Wednesday, June 11, 2003

Chennai, India

WAS MADRAS, NOW CHENNAI
Chennai is another of India's big cities. Only Delhi, Mumbai and Kolkata are bigger. The heatwave in Andhra Pradesh hasn't spread as far south as Chennai but the mercury was still pushing well into the 30s when I was there.

I gave myself two full days in Chennai - the first to book my passage back to Kolkata and the second to explore the city. At the Central Railway Station I booked myself on the 30 hour Coromandel Express to Howrah Station in Kolkata and then at the Indian Airlines office secured a flight from Kolkata to Bangkok. Happy with my progress after day one I spent the evening in front of the television watching just about anything in English. Hindi language TV is perfectly awful. The volume levels of the channels are all different so as you surf through you have to turn the volume up to hear the sound on some channels while others almost blow the speakers, especially if it's some tragic Hindi music number. The programming contains about 30 channels of mindless Hindi movies with song and dance routines in ALL of them. The dancing almost always features 100 people doing the same dance but all of them perfectly out of time with each other. The locals love this stuff, and the louder the better.
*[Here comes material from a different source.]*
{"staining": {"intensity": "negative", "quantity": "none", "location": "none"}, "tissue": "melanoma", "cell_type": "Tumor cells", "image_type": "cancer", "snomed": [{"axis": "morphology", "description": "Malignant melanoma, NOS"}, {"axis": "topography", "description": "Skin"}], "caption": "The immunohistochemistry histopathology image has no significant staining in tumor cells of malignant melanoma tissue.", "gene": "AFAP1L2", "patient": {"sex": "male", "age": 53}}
The next day I took a walk beside the Kuvam River along Langs Garden Road, a beautifully named thoroughfare lined on one side with some of the most spectacularly ugly buildings on earth, made of concrete and tinted glass, overlooking the river. The other side of the street next to river was lined with slums and populated with what the Indian newspapers would euphemistically call 'economically backward people'. I was mobbed by naked children asking for all sorts of things ranging from a school pen or my sunglasses. Women hung washing over the handrail of the bridge as I stepped over piles of human excrement and puddles of fresh urine. I took some photographs so I could remember the scene but what the photos won't capture is the putrid smell of the river beside the slums. For the first time I can remember I came close to vomiting because of the smell.

I carried on towards Marina Beach but it was so hot that I had to stop every 15 minutes but when I did I was mobbed once more - not by children this time but by flies. The kind that want to land on your eyelids and lips and fly up your nose and into your ears. Before I reached the beach I found Chidambaram Stadium (Chennai's cricket ground) found an open gate leading into the ground and made my way onto the turf where NZ lost to India in 1995. The groundsman was preparing the pitch for a game the following day so I chatted with him for a while and he told of all the great games played here in the past.

The beach was an eye-opener; filthy of course but massive. From the start of the sand it took ten minutes to walk to the surf. Grown men in singlets, some in trousers and some in their underwear, were frolicking in the water acting like small children. The grown men were trampling small children while the women sat fully clothed on the beach admiring the men and fearing for the children. No Baywatch here. There were about 200 people in the water, all males save for a few pre-teen girls. Carts filled with dried fish lined the shore and men selling ice cream relentlessly rang their little bells while everyone ignored them. There were also a few ancient looking carnival rides that looked like death traps.

The beach in Chennai
Bored with the beach I walked back up the main street beside the Bay of Bengal past the Fort towards Parry's but it was much farther than I thought. I ended up jumping on a city bus and got off near the High Court, from there I knew the way back to where I was staying on Kennet Lane, near Egmore Station.